The Bugis (or Buginese) are one of the great seafaring peoples of the Indian Ocean. Like those other great mariners, the Greeks, they are also great story-tellers: their epic, Sureq Galigo or La Galigo, is longer than the Mahabharata. The Buginese were converted to Islam in the 17th century and except for a few sub-groups of Christians and Hindus they are predominantly Muslim today. One interesting aspect of Bugis culture is that it recognizes five gender categories including a ‘meta-gender’.
Bugis seafarers have long been associated with a distinctive kind of sailing vessel: a fore-and-aft rigged craft known as a Phinisi or Pinisi schooner (the words are said to be derived from the Dutch ‘pinas’ or pinnace). These vessels are still constructed by traditional methods in Sulawesi.
Phinisi schooners are an old interest of mine (a Bugis vessel makes a brief appearance in River of Smoke); I have also long wanted to visit the Komodo Islands. The Komodo dragon (Varanus komodoensis), is surely one of the most fascinating creatures in existence – the planet’s largest living species of lizard, it was not ‘discovered’ till the 1910s. So when an opportunity arose to sail around Indonesia’s Komodo National Park in a Phinisi schooner I could hardly believe my luck: needless to say, I jumped at the chance.
The journey began with a flight to the port of Labuan Bajo, at the western end of Flores, one of the Lesser Sunda Islands, in Indonesia’s Nusa Tenggara region.
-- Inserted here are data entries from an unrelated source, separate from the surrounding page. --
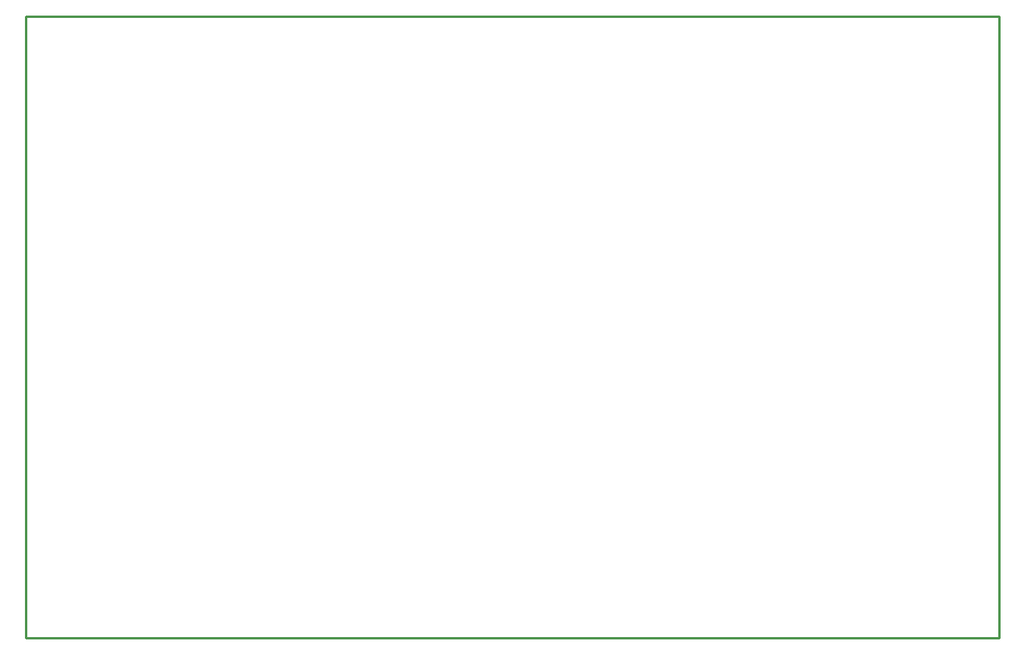
<source format=gko>
%FSTAX23Y23*%
%MOIN*%
%SFA1B1*%

%IPPOS*%
%ADD12C,0.010000*%
%LNled_v2-1*%
%LPD*%
G54D12*
X0145Y0143D02*
Y0409D01*
X0561*
Y0143D02*
Y0409D01*
X0145Y0143D02*
X0561D01*
M02*
</source>
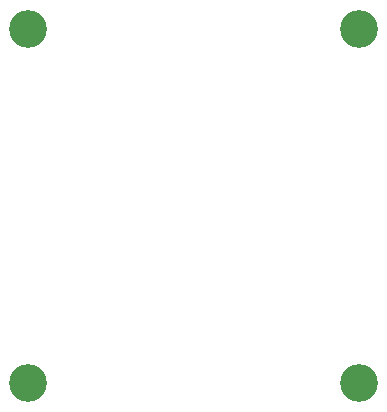
<source format=gbs>
%TF.GenerationSoftware,KiCad,Pcbnew,8.0.4*%
%TF.CreationDate,2024-08-07T00:27:04-04:00*%
%TF.ProjectId,esp32c3-wled,65737033-3263-4332-9d77-6c65642e6b69,rev?*%
%TF.SameCoordinates,Original*%
%TF.FileFunction,Soldermask,Bot*%
%TF.FilePolarity,Negative*%
%FSLAX46Y46*%
G04 Gerber Fmt 4.6, Leading zero omitted, Abs format (unit mm)*
G04 Created by KiCad (PCBNEW 8.0.4) date 2024-08-07 00:27:04*
%MOMM*%
%LPD*%
G01*
G04 APERTURE LIST*
%ADD10C,3.200000*%
G04 APERTURE END LIST*
D10*
%TO.C,H1*%
X160000000Y-85000000D03*
%TD*%
%TO.C,H2*%
X188000000Y-85000000D03*
%TD*%
%TO.C,H4*%
X160000000Y-115000000D03*
%TD*%
%TO.C,H3*%
X188000000Y-115000000D03*
%TD*%
M02*

</source>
On the way there we sighted smouldering volcanoes, rising out of the sea.
Labuan Bajo’s airport is picturesque
and of impressive size,
for a quiet little town.
It’s harbour is spectacular,
especially at sunset.
After nightfall little warungs
appear along the waterfront,
offering a colourful assortment of fish,
which go straight to the grill,
brushed with a little oil and a few spices.
They are ready for the table
in a few minutes.
Our vessel, the Katharina,
was at anchor in the harbour: a sleek 40 metre Phinisi,
she is operated by a company called Sea Trek Sailing Adventures, which also owns another, slightly larger, Phinisi, the Ombak Putih.
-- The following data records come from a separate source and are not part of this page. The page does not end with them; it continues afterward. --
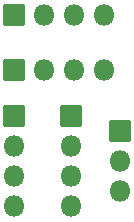
<source format=gbr>
%TF.GenerationSoftware,KiCad,Pcbnew,9.0.0*%
%TF.CreationDate,2025-04-25T12:11:26-04:00*%
%TF.ProjectId,PawPlans,50617750-6c61-46e7-932e-6b696361645f,0.5.0*%
%TF.SameCoordinates,Original*%
%TF.FileFunction,Soldermask,Top*%
%TF.FilePolarity,Negative*%
%FSLAX46Y46*%
G04 Gerber Fmt 4.6, Leading zero omitted, Abs format (unit mm)*
G04 Created by KiCad (PCBNEW 9.0.0) date 2025-04-25 12:11:26*
%MOMM*%
%LPD*%
G01*
G04 APERTURE LIST*
G04 Aperture macros list*
%AMRoundRect*
0 Rectangle with rounded corners*
0 $1 Rounding radius*
0 $2 $3 $4 $5 $6 $7 $8 $9 X,Y pos of 4 corners*
0 Add a 4 corners polygon primitive as box body*
4,1,4,$2,$3,$4,$5,$6,$7,$8,$9,$2,$3,0*
0 Add four circle primitives for the rounded corners*
1,1,$1+$1,$2,$3*
1,1,$1+$1,$4,$5*
1,1,$1+$1,$6,$7*
1,1,$1+$1,$8,$9*
0 Add four rect primitives between the rounded corners*
20,1,$1+$1,$2,$3,$4,$5,0*
20,1,$1+$1,$4,$5,$6,$7,0*
20,1,$1+$1,$6,$7,$8,$9,0*
20,1,$1+$1,$8,$9,$2,$3,0*%
G04 Aperture macros list end*
%ADD10RoundRect,0.050800X0.850000X-0.850000X0.850000X0.850000X-0.850000X0.850000X-0.850000X-0.850000X0*%
%ADD11O,1.801600X1.801600*%
%ADD12RoundRect,0.050800X-0.850000X-0.850000X0.850000X-0.850000X0.850000X0.850000X-0.850000X0.850000X0*%
G04 APERTURE END LIST*
D10*
%TO.C,DM_PORT_A1*%
X100000000Y-63650000D03*
D11*
X102540000Y-63650000D03*
X105080000Y-63650000D03*
X107620000Y-63650000D03*
%TD*%
D10*
%TO.C,DM_PORT_B1*%
X100000000Y-59000000D03*
D11*
X102540000Y-59000000D03*
X105080000Y-59000000D03*
X107620000Y-59000000D03*
%TD*%
D12*
%TO.C,LD_CELL_AMP1*%
X104800000Y-67525000D03*
D11*
X104800000Y-70065000D03*
X104800000Y-72605000D03*
X104800000Y-75145000D03*
%TD*%
D12*
%TO.C,SERVO1*%
X109000000Y-68800000D03*
D11*
X109000000Y-71340000D03*
X109000000Y-73880000D03*
%TD*%
D12*
%TO.C,PROXY1*%
X100000000Y-67525000D03*
D11*
X100000000Y-70065000D03*
X100000000Y-72605000D03*
X100000000Y-75145000D03*
%TD*%
M02*

</source>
From Labuan Bajo we sailed to an island called Rinca, one of the largest of the 29 islands of Komodo National Park.
Surrounded by mangroves and coral reefs, Rinca has some 1,300 Komodo dragons.
An elaborate gateway
leads to the ranger station of Loh Buaya.
There are a half-dozen or more dragons around the rangers’ quarters;
they are apparently drawn there by the smell of cooking
(the guards never feed them and visitors are forbidden to do so,
although this does not, unfortunately, always stop them from trying).
We were led into the island by a group of rangers –
they all carried forked sticks, like this one, to fend off the dragons.
With the dry season drawing to a close the landscape was reduced to its stark essentials.
Only a few of the rangers are of Bugis heritage but many are good story-tellers: it is easy to imagine that story-telling helps while away many a long hour, when the visitors are gone and there is not much to do.
They explain that the dragons eat nothing but (dead) meat: mainly buffalo and deer.
Apart from hooves and horns,
they will consume
every bit of their prey
– with the exception of the innards, which are usually filled with vegetable matter.
A Komodo dragon’s bite is lethal:
it was previously thought that their saliva contained a toxic community of bacteria but it has now been confirmed that the animals possess venom glands.
Once bitten, a deer or buffalo will die a slow, lingering death, sometimes over a period of weeks. Komodo dragons do not hesitate to attack spitting cobras, which are abundant on these islands (as in this video).
Attacks on human beings are rare but not unknown.
A ranger tells a rather gruesome tale of a tourist who strayed from his group and was never seen again
– all that was found of him was some undigested clothing and hair.
Komodo dragons are not good parents, says another ranger, with a laugh.
They are cannibalistic and love to feed on their children. The females have an advantage in this regard since they know exactly where their eggs are hidden.
In an interesting twist to the phrase ‘expectant mother’, this young female is keeping vigil beside her nest so she can make a meal of her hatchlings when they emerge .
Fortunately for the species, some of the young usually manage to make a getaway. The lucky few must spend the first three years of their lives on trees, where they subsist on lizards, birds’ eggs, insects – and of course other juveniles.
Life isn’t easy for baby dragons.
Our rangers were a cheerful lot
but their stories gave rise to a disturbing question: in years to come, when climate change and sea-level rise have forced a generation of human beings to retreat to higher ground, will they come to think of their forebears as dragons whose unbounded appetites resulted in the devouring of their young?